Washington worries that battlefield advances by rebels could prompt Assad to use chemical arms, or that such stocks could become insecure or find their way into the hands of groups hostile to the United States and its allies.

On the ground on Tuesday, the Syrian army shelled several areas east and southwest of Damascus after radical Islamist fighters seized a village in an eastern province bordering Iraq.

Rami Abdel Rahman, director of the Britain-based Syrian Observatory for Human Rights, said "the army is trying at all costs to keep the rebels out of Damascus.

"The rebels are pushing hard to enter into the city but they have not been able to make the advance they are hoping for," he added.

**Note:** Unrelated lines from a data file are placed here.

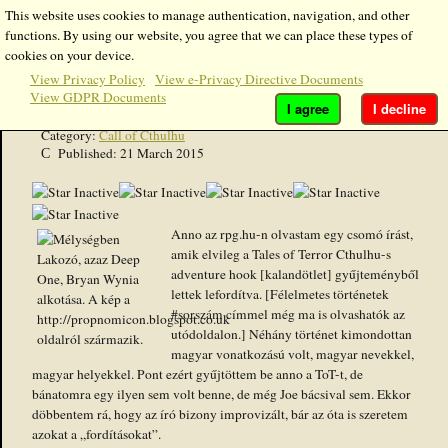
This website uses cookies to manage authentication, navigation, and other
functions. By using our website, you agree that we can place these types of
Call of Cthulhu és az 1990es évek II.
cookies on your device.
View Privacy Policy
View e-Privacy Directive Documents
View GDPR Documents
Details
I agree
I decline
Written by
Nyarlathotep
Category:
Call of Cthulhu
Published: 21 March 2015
Anno az rpg.hu-n olvastam egy csomó írást,
amik elvileg a Tales of Terror Cthulhu-s
adventure hook [kalandötlet] gyűjteményből
lettek lefordítva. [Félelmetes történetek
#sorszám címmel még ma is olvashatók az
utódoldalon.] Néhány történet kimondottan
magyar vonatkozású volt, magyar nevekkel,
magyar helyekkel. Pont ezért gyűjtöttem be anno a ToT-t, de
bánatomra egy ilyen sem volt benne, de még Joe bácsival sem. Ekkor
döbbentem rá, hogy az író bizony improvizált, bár az óta is szeretem
azokat a „fordításokat”.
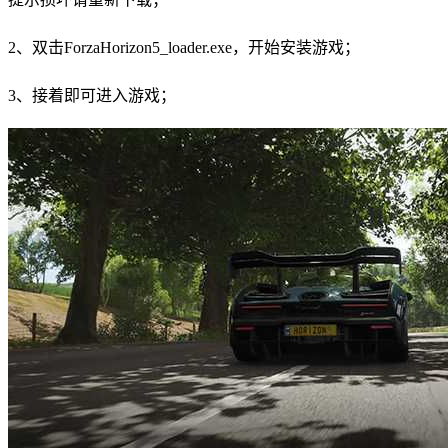
2、双击ForzaHorizon5_loader.exe，开始安装游戏；
3、接着即可进入游戏；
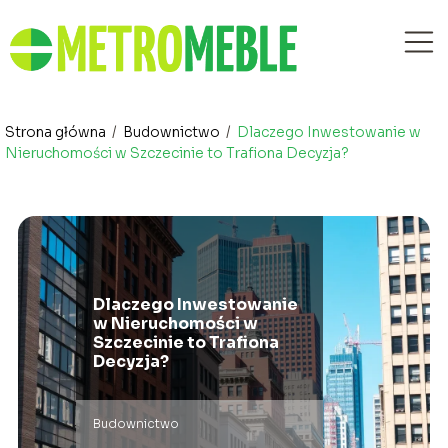
Strona główna
/
Budownictwo
/
Dlaczego Inwestowanie w
Nieruchomości w Szczecinie to Trafiona Decyzja?
Dlaczego Inwestowanie
w Nieruchomości w
Szczecinie to Trafiona
Decyzja?
Budownictwo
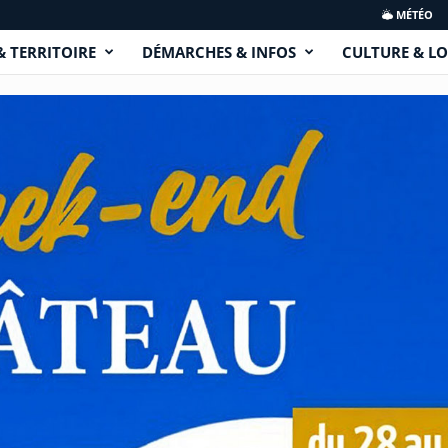
MÉTÉO
& TERRITOIRE
DÉMARCHES & INFOS
CULTURE & LO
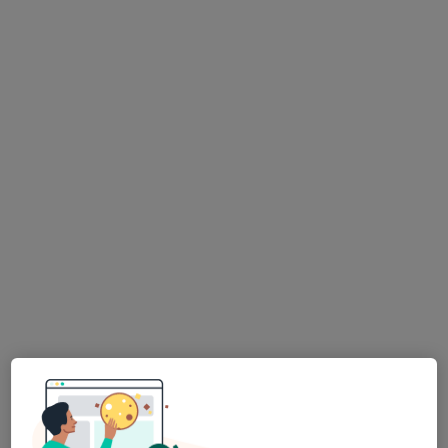
Mgr. Kamila Linhartová
·
Více
Fyzioterapeut
Pod Stárkou 36/4, Praha
•
Mapa
Masáže a fyzioterapie Sokol Michle
Fyzioterapeutická konzultace
od 1 299 kč
Tento specialista nenabízí online rezervaci termínu na této adrese.
Rezervovat termín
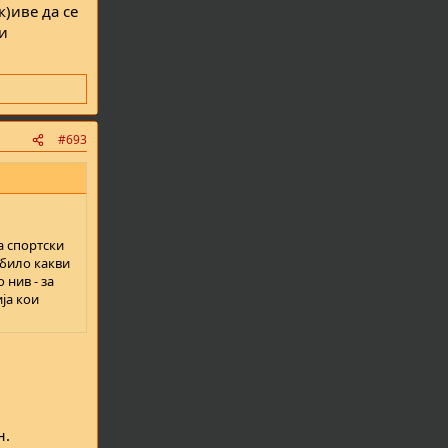
к)иве да се
ги
#693
а спортски
 било какви
 нив - за
ја кои
н.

More than 41,000 people have been killed in violence across Syria since the outbreak of an anti-regime revolt in March last year, according to the Observatory, and several hundred thousand have fled into neighbouring countries including Turkey.

In the face of deteriorating security, the United Nations on Monday suspended operations in Syria and said it would pull out non-essential staff, while the European Union reduced its activities in Damascus to a minimum.

Against this backdrop, Syria dominates the two-day NATO meeting in Brussels, with a decision on Turkey's request for Patriot batteries to defend itself against any Syrian missile attack top of the agenda.

Russian President Vladimir Putin warned Monday that any deployment of Patriot missiles would only add to tensions and possibly widen the conflict.

"Creating additional capabilities on the border does not defuse the situation but on the contrary exacerbates it," Putin told a press conference with Turkish Prime Minister Recep Tayyip Erdogan after talks in Istanbul.

Moscow is a staunch ally of Damascus, routinely blocking resolutions against Assad's regime at the UN Security Council to the dismay of Washington and the West which has sought intervention to stem the bloodshed.

That stance and the latest exchanges may make a lunch meeting Tuesday of the NATO Russia Council attended by Clinton and her Russian counterpart Sergei Lavrov somewhat strained.

Both NATO and Turkey insist that the deployment of the US-made surface-to-air Patriot missiles is a purely defensive move and alliance diplomats pressed the point on Monday.

NATO "is a defence alliance and any deployment would be for defensive purposes," one diplomat said, stressing that it would in no way "support a no-fly zone" to protect the rebels from Damascus's still potent air power.

Military sources in Turkey have said NATO is considering the deployment of up to six Patriot batteries and some 300-400 foreign troops to operate them.

The Patriot, designed mainly to bring down missiles but effective also against aircraft, would likely be supplied by Germany, The Netherlands or the United States.